Bicaranews.online – Kebakaran melanda lahan kosong di Dusun I, Desa Lebo, Kecamatan Parigi, Kabupaten Parigi Moutong, Sulawesi Tengah, Rabu (9/9/2026) sekitar pukul 13.00 WITA.

Lahan yang terbakar berada di samping Pos TNI AL Lebo, kawasan pesisir pantai, dengan luas sekitar 30 x 50 meter. Api sempat membesar dan merambat akibat kondisi rumput yang kering serta hembusan angin kencang.

Danpos TNI AL Lebo, Letu Laut (PM) May Ansori, mengatakan api pertama kali terlihat setelah muncul asap dan kobaran api dalam skala kecil di lahan tersebut.

Anggota Pos TNI AL kemudian berupaya memadamkan api menggunakan peralatan seadanya. Namun, kondisi rumput yang kering dan angin yang cukup kencang membuat api cepat membesar dan menjalar ke bagian lain lahan.

Pihak Pos TNI AL selanjutnya menghubungi petugas pemadam kebakaran untuk mendapatkan penanganan.

Sekitar pukul 13.20 WITA, personel Polsek Parigi yang dipimpin Ka SPKT I/A Aipda Muhammad Amriyadi bersama dua unit mobil Pemadam Kebakaran Kabupaten Parigi Moutong tiba di lokasi.

Petugas bersama masyarakat kemudian melakukan pemadaman dan pengendalian api agar tidak meluas ke area sekitar. Api berhasil dipadamkan sepenuhnya sekitar pukul 13.40 WITA.

Tidak ada korban jiwa maupun kerugian materiel dalam kejadian tersebut. Lahan yang terbakar merupakan lahan kosong yang ditumbuhi rumput liar.

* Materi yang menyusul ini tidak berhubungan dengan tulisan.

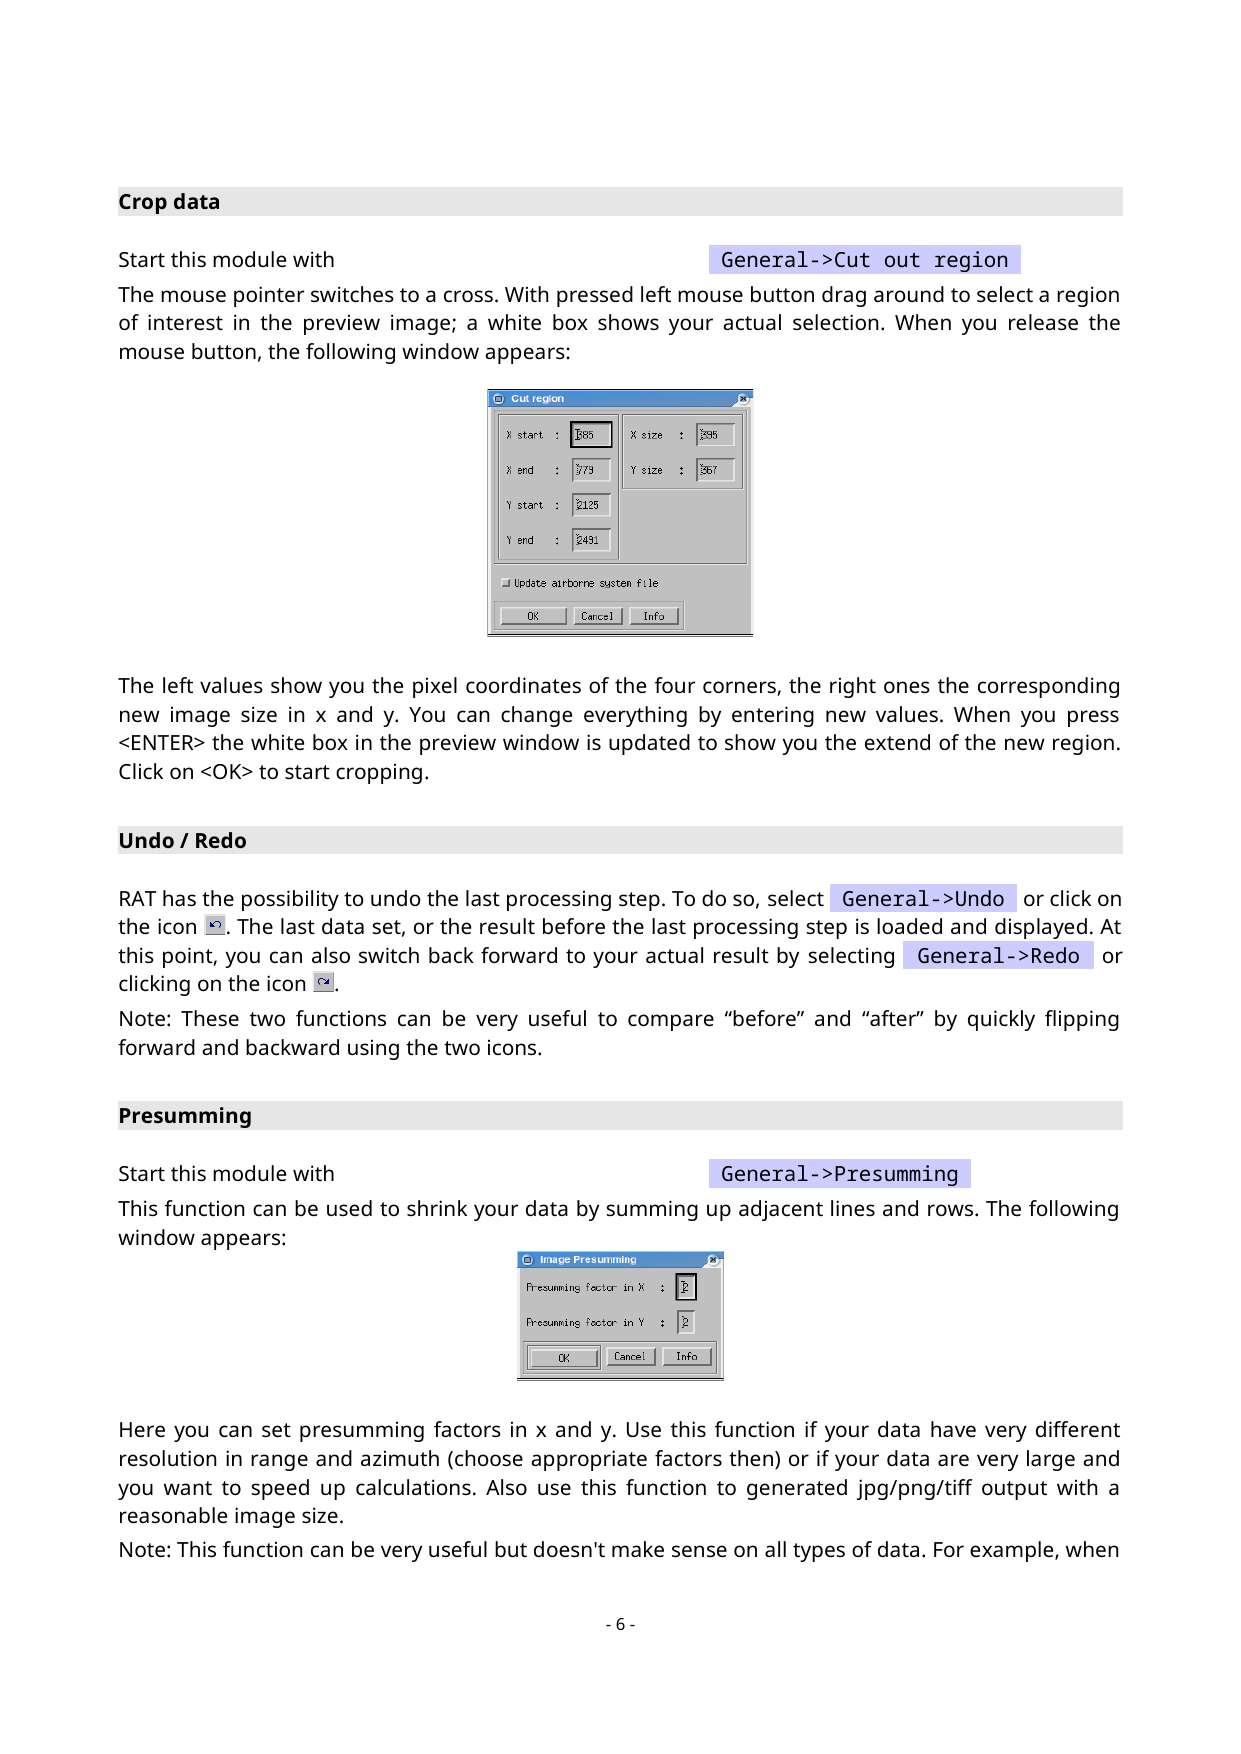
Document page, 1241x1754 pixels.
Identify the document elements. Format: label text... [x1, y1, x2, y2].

picture [204, 914, 226, 935]
text The mouse pointer switches to a cross. With pressed left mouse button drag around to select a region of interest in the preview image; a white box shows your actual selection. When you release the mouse button, the following window appears: [118, 279, 1123, 365]
text Crop data [118, 187, 1123, 216]
text Undo / Redo [118, 826, 1123, 854]
picture [312, 971, 334, 992]
text Start this module with General->Cut out region [118, 245, 1123, 274]
text The left values show you the pixel coordinates of the four corners, the right ones the corresponding new image size in x and y. You can change everything by entering new values. When you press <ENTER> the white box in the preview window is updated to show you the extend of the new region. Click on <OK> to start cropping. [118, 671, 1123, 785]
text Start this module with General->Presumming [118, 1159, 1123, 1188]
text Note: This function can be very useful but doesn't make sense on all types of data. For example, when [118, 1535, 1123, 1564]
text Presumming [118, 1101, 1123, 1130]
text RAT has the possibility to undo the last processing step. To do so, select General->Undo or click on the icon . The last data set, or the result before the last processing step is loaded and displayed. At this point, you can also switch back forward to your actual result by selecting General->Redo or clicking on the icon . [118, 884, 1123, 998]
text Note: These two functions can be very useful to compare “before” and “after” by quickly flipping forward and backward using the two icons. [118, 1004, 1123, 1061]
picture [517, 1251, 724, 1381]
picture [487, 389, 754, 637]
text This function can be used to shrink your data by summing up adjacent lines and rows. The following window appears: [118, 1194, 1123, 1251]
text Here you can set presumming factors in x and y. Use this function if your data have very different resolution in range and azimuth (choose appropriate factors then) or if your data are very large and you want to speed up calculations. Also use this function to generated jpg/png/tiff output with a reasonable image size. [118, 1415, 1123, 1529]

Kapolsek Parigi IPTU Jusman Bakri, S.H., M.H., mengatakan kepolisian bersama instansi terkait akan terus melakukan pemantauan sekaligus mengingatkan masyarakat agar meningkatkan kewaspadaan terhadap potensi kebakaran lahan.

“Kami mengimbau masyarakat agar tidak melakukan pembakaran sampah maupun pembersihan lahan dengan cara dibakar secara terbuka, terlebih ketika kondisi rumput kering dan angin cukup kencang. Api yang awalnya kecil dapat dengan cepat membesar dan merembet ke wilayah lain,” tegas IPTU Jusman Bakri.

Menurutnya, kepolisian juga berkoordinasi dengan Pemadam Kebakaran, BPBD, pemerintah desa, Bhabinkamtibmas dan Babinsa sebagai bagian dari upaya pencegahan serta respons cepat terhadap potensi kebakaran lahan.

Sementara itu, Unit Reskrim Polsek Parigi akan melakukan penyelidikan untuk mengetahui sumber api dan memastikan penyebab kebakaran, termasuk kemungkinan adanya aktivitas pembakaran terbuka maupun faktor lainnya.

“Kami juga meminta masyarakat segera melaporkan apabila melihat adanya titik api atau aktivitas yang berpotensi menimbulkan kebakaran. Pencegahan sejak dini jauh lebih baik daripada menunggu api membesar dan mengancam keselamatan maupun lingkungan,” pungkasnya.

Polsek Parigi memastikan situasi pascakebakaran dalam keadaan aman dan kondusif. Masyarakat juga diminta meningkatkan kepedulian terhadap lingkungan, terutama ketika kondisi lahan mudah terbakar.